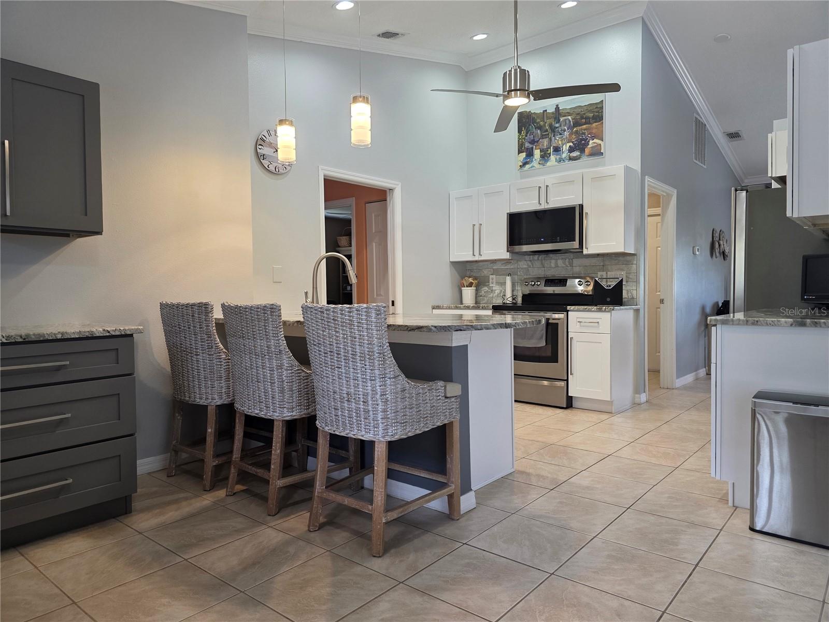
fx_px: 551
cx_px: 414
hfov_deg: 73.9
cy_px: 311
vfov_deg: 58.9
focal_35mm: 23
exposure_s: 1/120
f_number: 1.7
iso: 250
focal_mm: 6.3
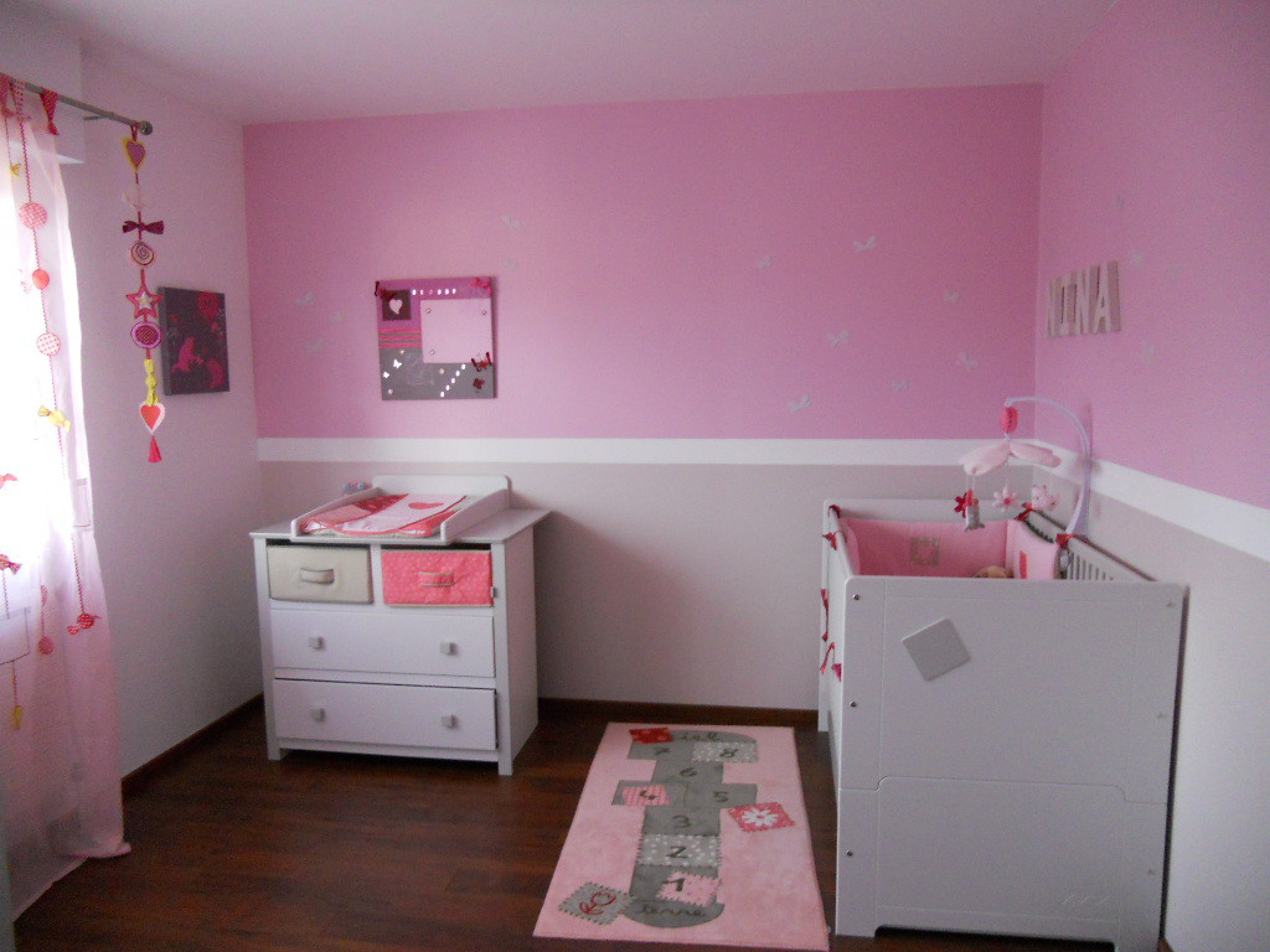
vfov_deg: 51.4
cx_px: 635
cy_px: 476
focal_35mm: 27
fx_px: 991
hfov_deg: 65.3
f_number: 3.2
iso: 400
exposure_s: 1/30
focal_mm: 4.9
---+---
» **ASSIGNMENT**
Copy the entries above faithfully and omit every image.

» **RESPONSE AREA**
fx_px: 551
cx_px: 414
hfov_deg: 73.9
cy_px: 311
vfov_deg: 58.9
focal_35mm: 23
exposure_s: 1/120
f_number: 1.7
iso: 250
focal_mm: 6.3
vfov_deg: 51.4
cx_px: 635
cy_px: 476
focal_35mm: 27
fx_px: 991
hfov_deg: 65.3
f_number: 3.2
iso: 400
exposure_s: 1/30
focal_mm: 4.9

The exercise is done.